Это относилось к бродяге, который не мог усидеть спокойно и ежесекундно пытался влезть в разговор.
Мегрэ по-прежнему ни на кого не смотрел. Сказано все это было монотонным голосом, как затверженный урок.
Вдруг совершенно неожиданно он направился к двери, буркнув:
— Сейчас вернусь. Надо срочно позвонить по телефону.
Дверь открылась и снова закрылась; на лестнице послышалис удаляющиеся шаги.
Глава 11
Убийца Ульриха
— Алло, да! Через десять минут, господин следователь. Да? Не знаю еще. Клянусь вам! Разве я когда-нибудь шучу?
Мегрэ повесил трубку, прошелся по кабинету, подошел к Жану.
— Да, кстати, я сегодня уезжаю на несколько дней. Вот адрес, по которому следует пересылать мне корреспонденцию.
Он несколько раз посмотрел на часы, решил, наконец, спуститься в камеру, где он оставил троих.

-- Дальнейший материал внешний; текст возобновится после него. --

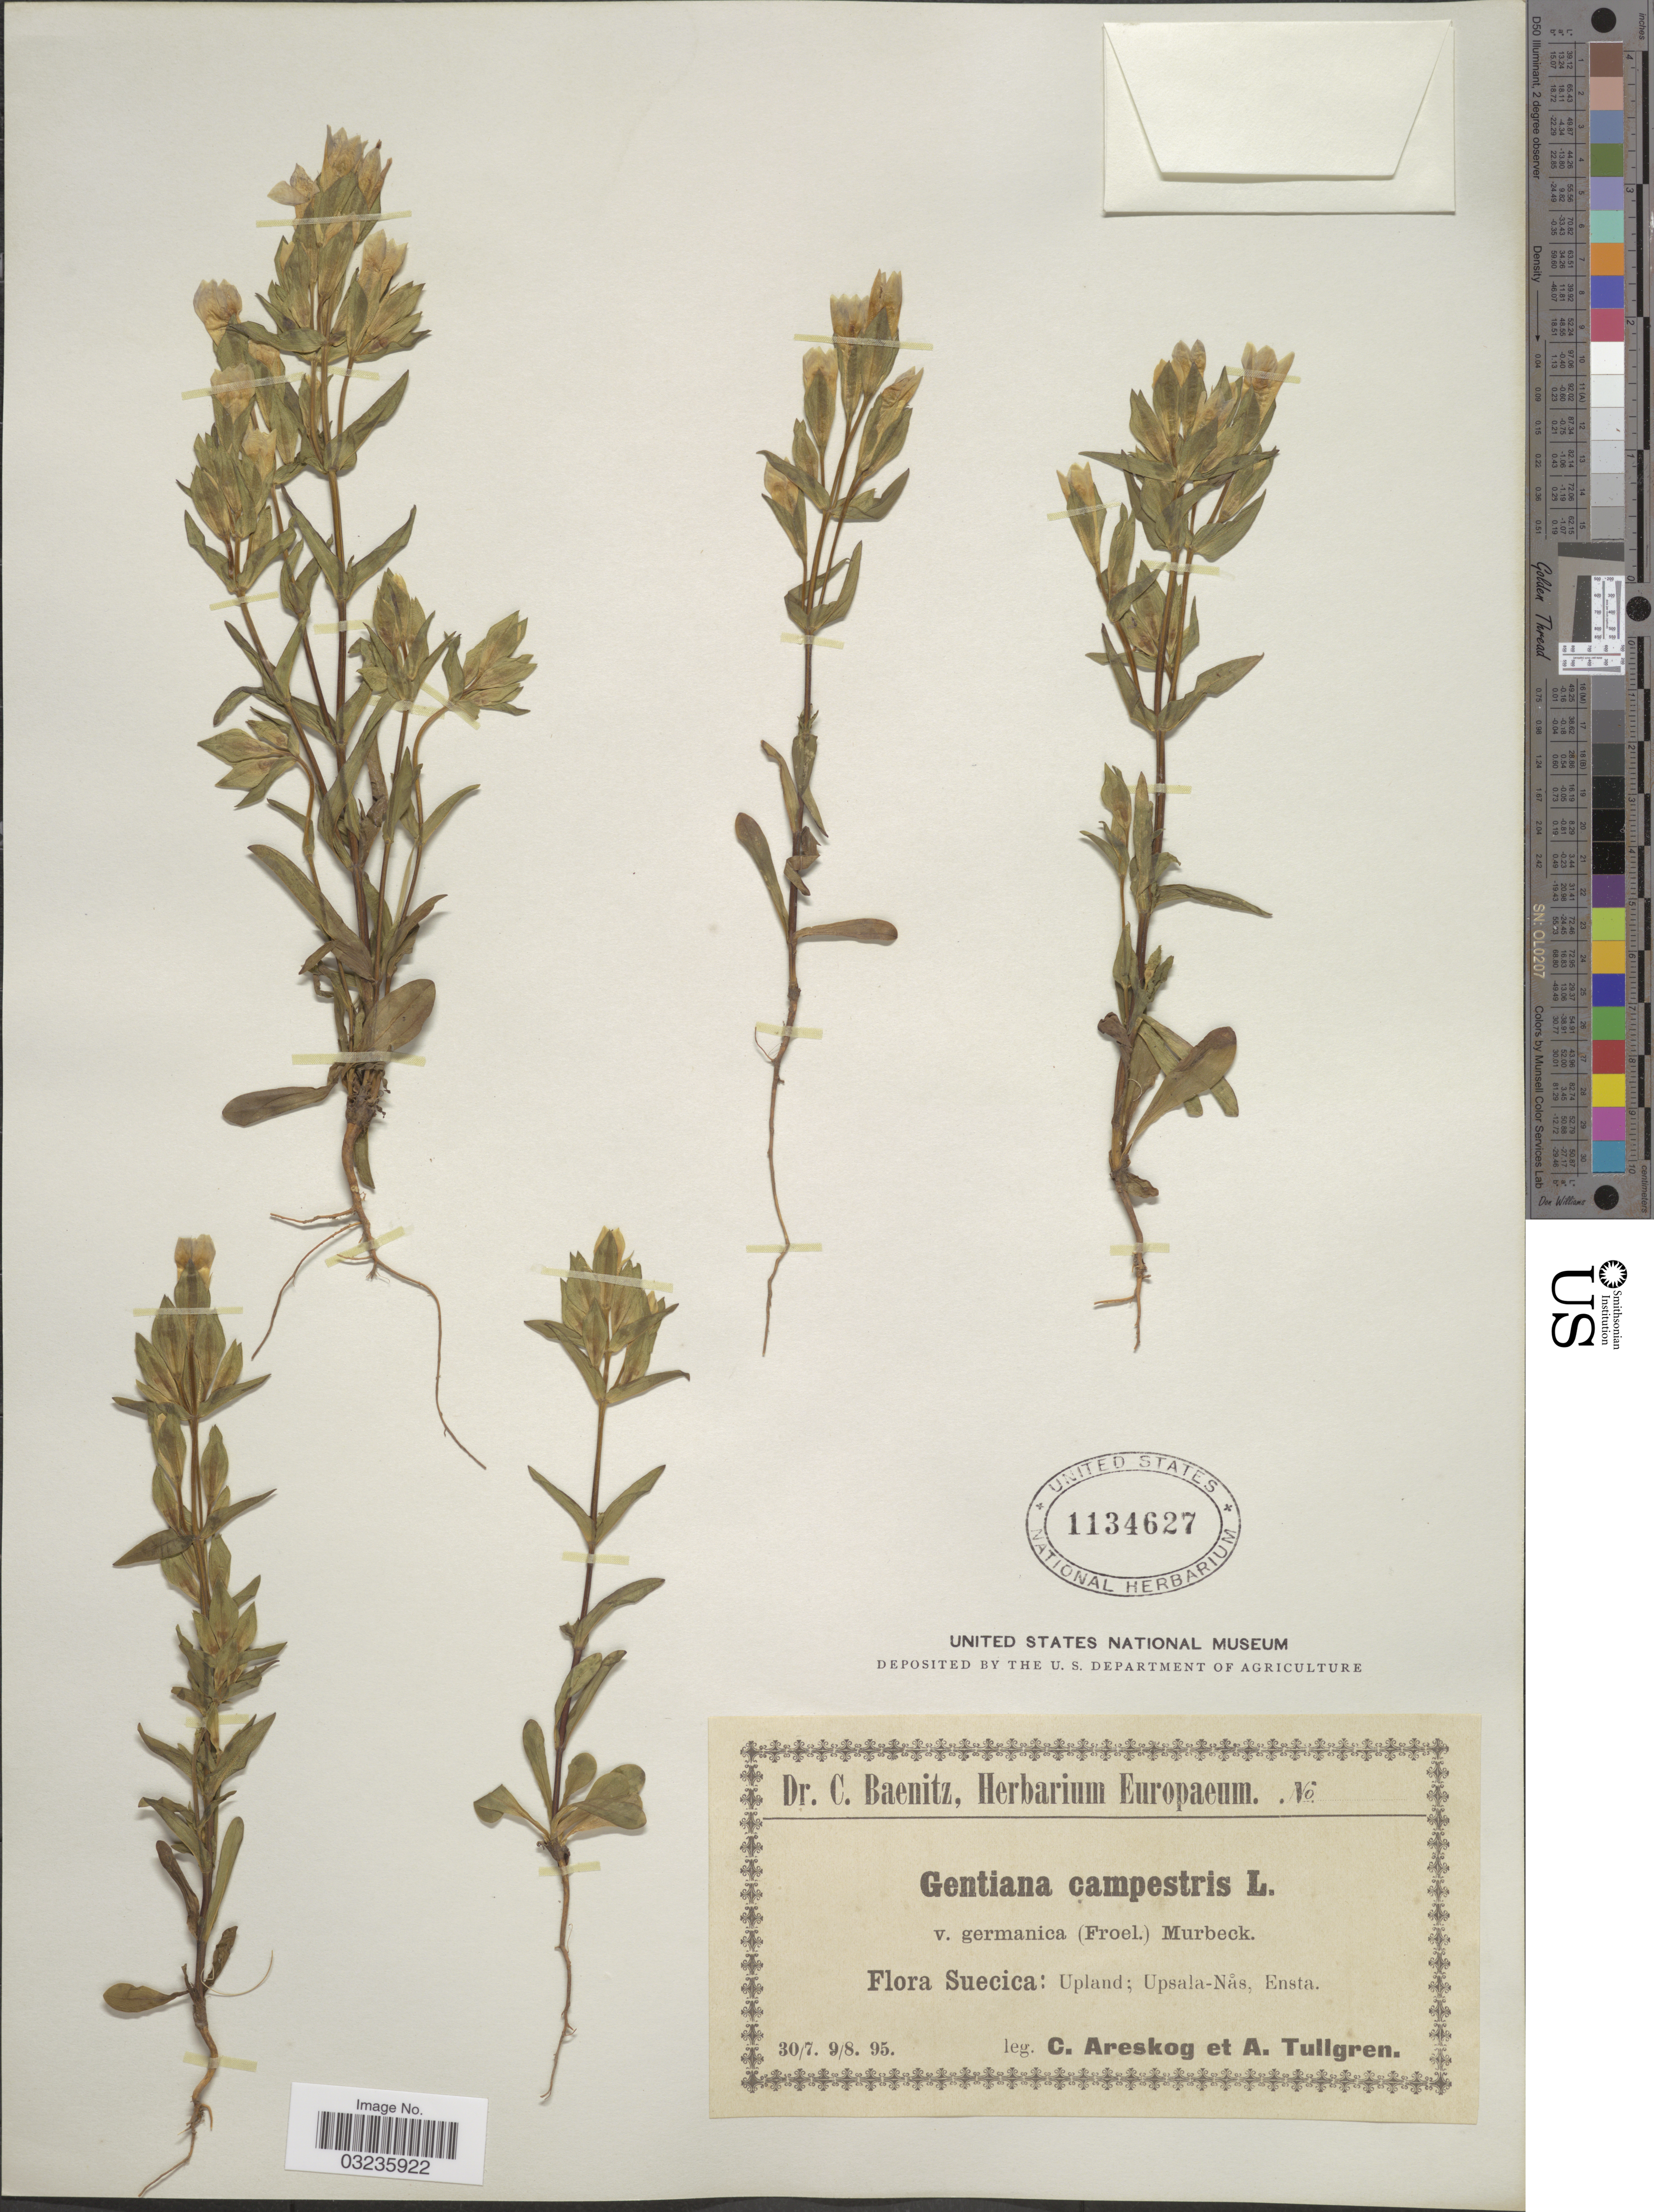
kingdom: Plantae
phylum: Tracheophyta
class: Magnoliopsida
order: Gentianales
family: Gentianaceae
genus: Gentiana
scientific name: Gentiana campestris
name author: L.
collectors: C. Areskog & A. Tullgren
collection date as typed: Transcribed d/m/y: 30/7/95 to 9/8/95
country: Sweden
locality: Upland; Upsala-Nas, Ensta.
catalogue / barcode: US 1134627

Первое, что ему бросилось в глаза, когда он вошел, это злобное лицо бродяги, яростно мерившего шагами комнату. Бассо сидел на кончике дивана, опустив голову на руки.
Джеймс же стоял, прислонившись к стене, скрестив на груди руки, и со странной улыбкой в упор смотрел на Мегрэ.
— Простите, что заставил вас ждать. Я…
— Все в порядке! — сказал Джеймс. — Ваше отсутствие было ни к чему.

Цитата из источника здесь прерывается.